The faint buzzing feeling of the Mark 76’s motor stopped as Dankleff piloted them to the New Jersey’s starboard side torpedo tube muzzle doors, the elliptical shape of them caused by the cylinder of the tube meeting the curving hull near the bow. Pacino touched the opening of the open upper tube, the steel of the hull cold to the touch. His job was to pull the Mark 80 mine out of the tube by its nose cable. He grabbed the cable with both gloved hands and pulled, using his flipper-clad feet for leverage. The mine moved smoothly and easily out of the tube, as if the torpedo room crew had greased it. Pacino attached the mine’s cable to the Mark 76 propulsion unit and continued to pull out the mine, until finally the mine was fully out of the tube. Pacino hurried to its operator panel, ready to adjust its buoyancy. He tested to see if it would sink or pop upward, but the mine was fairly trimmed to neutral buoyancy.

“I’ve got good trim on the mine,” Pacino said to Dankleff. “The mine is secured to the Mark 76. Let’s go.”

“We’ve got the BUFF’s starboard side,” Dankleff said. “Let’s get this thing next to the BUFF and get shallow. If we can see its sail, we mount the mine at a position of its trailing edge. If not, we’ll have to feel for the torpedo tube door and move aft by twenty feet or so.”

“Okay, let’s hurry.”

Dankleff piloted them upward to the flank of the Omega, perhaps eighty feet over their heads. As he approached the hull, Pacino could see the deep-diver submarine docked to the underside of the Omega’s hull. It was much bigger than in his imagination. It had to be over 250 feet long, he thought. He could see it had small but thick portholes in its bow. He hoped no one was in there peering out at them. No one had thought that could be a problem. Pacino kept his eyes on the Russian submarine’s exterior where it had curved to be vertical.

“Hey, U-Boat, I think I have the torpedo tube door, drive us aft.”

In the shallower water, with the pressure less on the mine, it had begun to get buoyant. Pacino hit the fixed function key on its operator panel to flood its variable ballast bladder until it behaved again. He wondered if there were some way to automate this, but the control system would add volume and weight — taking away payload for explosives. Still, it seemed a risk that the mine could get away from them.

“I don’t see it, Patch.”

“There, above you about five feet. There’s three of them. See them?”

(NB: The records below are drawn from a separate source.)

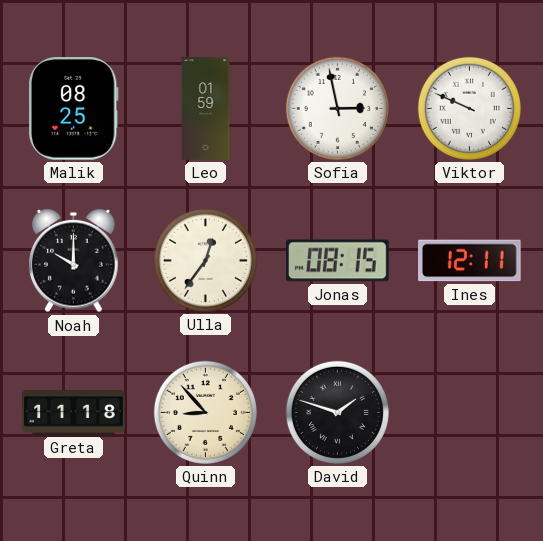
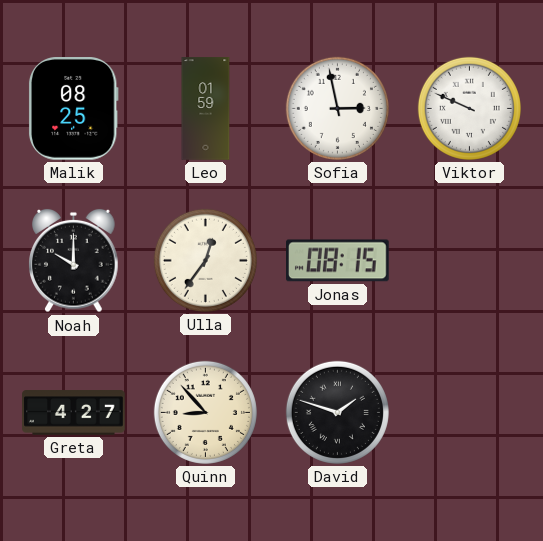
Ines: 12:11 -> none
Greta: 11:18 -> 4:27
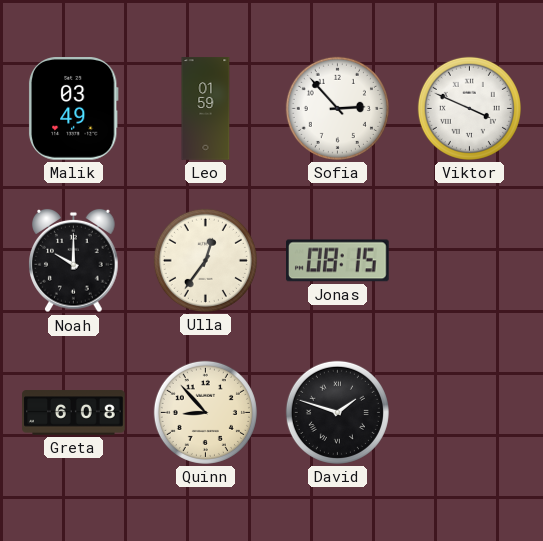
Malik: 08:25 -> 03:49
Sofia: 2:58 -> 2:53
Viktor: 9:49 -> 3:49
Greta: 4:27 -> 6:08
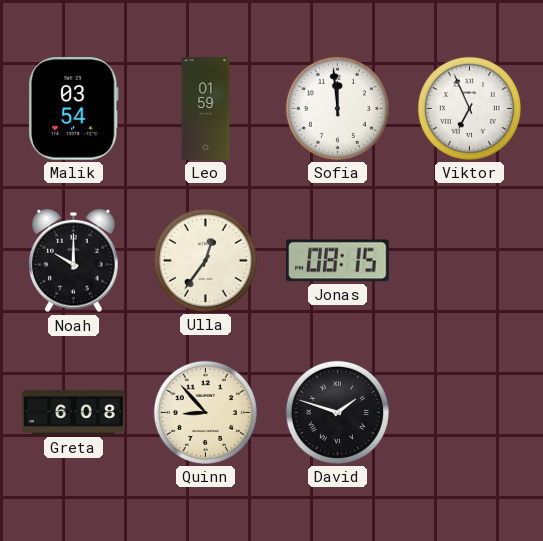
Malik: 03:49 -> 03:54
Sofia: 2:53 -> 11:59
Viktor: 3:49 -> 6:56
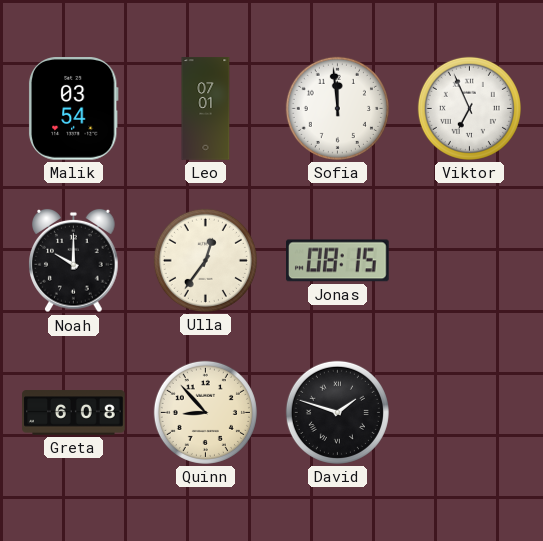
Leo: 01:59 -> 07:01
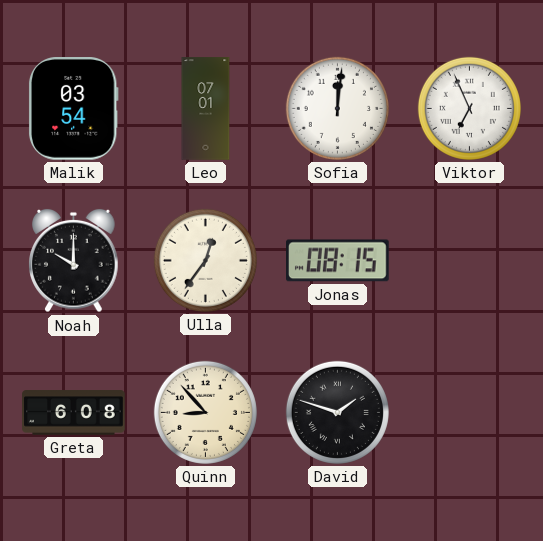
Sofia: 11:59 -> 12:01
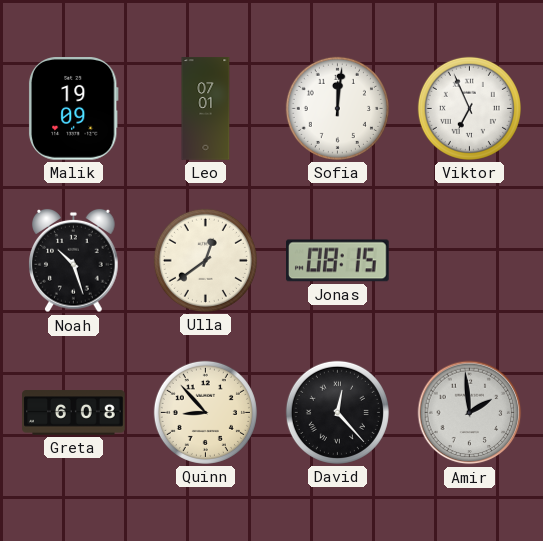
Malik: 03:54 -> 19:09
Noah: 10:00 -> 10:27
Ulla: 12:36 -> 12:39
David: 1:48 -> 12:23
Amir: none -> 1:59
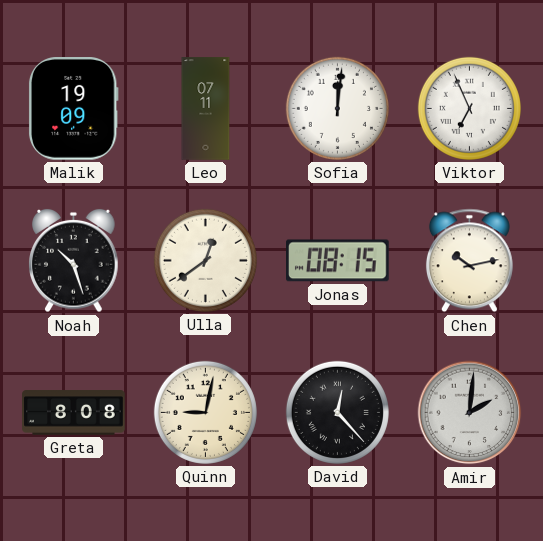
Leo: 07:01 -> 07:11
Chen: none -> 10:13
Greta: 6:08 -> 8:08
Quinn: 8:53 -> 9:02
Amir: 1:59 -> 2:01
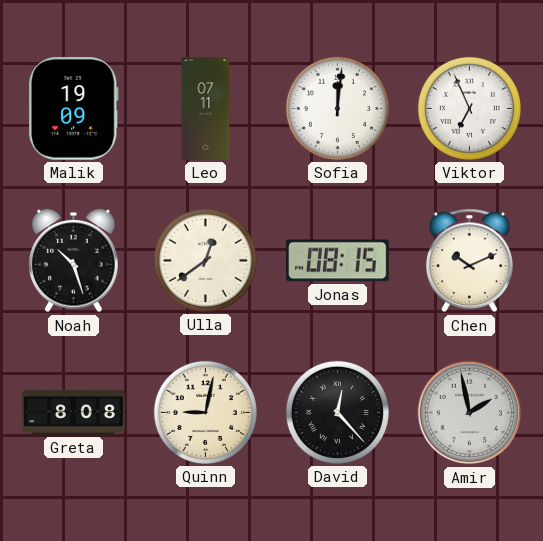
Chen: 10:13 -> 10:11
Amir: 2:01 -> 1:58
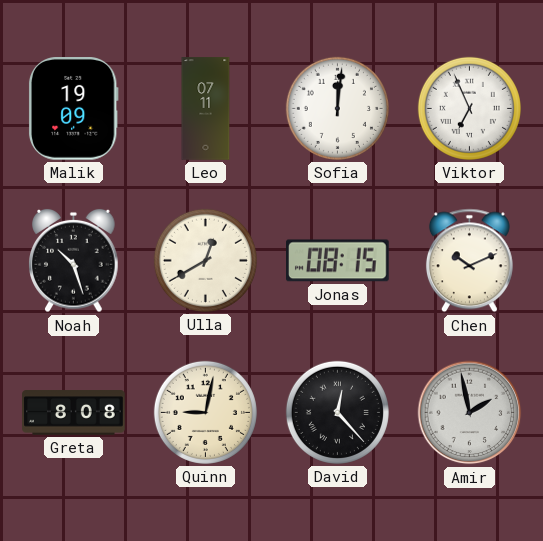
Ulla: 12:39 -> 12:40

“Oh, yeah, you’re right. Let me drive us about twenty or twenty-five feet farther aft.”

“Position us at the elevation of the middle tube.”

“We’re here. Now’s the hard part of the day. Open up the mine,” Dankleff said.

Pacino manipulated the operator panel’s fixed function key for opening up the mine, the software asking him if he were sure he wanted to do that. He hit the “YES” button and the mine slowly opened up so that its cylindrical shape became two half-cylinders. He maneuvered the mine to touch the rubbery coating of the hull, hoping it would be able to attach. While Pacino operated the mine, Dankleff’s job was to keep control of the propulsion unit. Pacino could hear the Mark 76 engine occasionally buzz as Dankleff kept it at their depth. Pacino touched the control panel’s “ATTACH” protocol section, and energized the “AUTO ATTACH” button. If the unit were able to cut through the rubber hull coating and weld itself to the hull, it would be an easy day.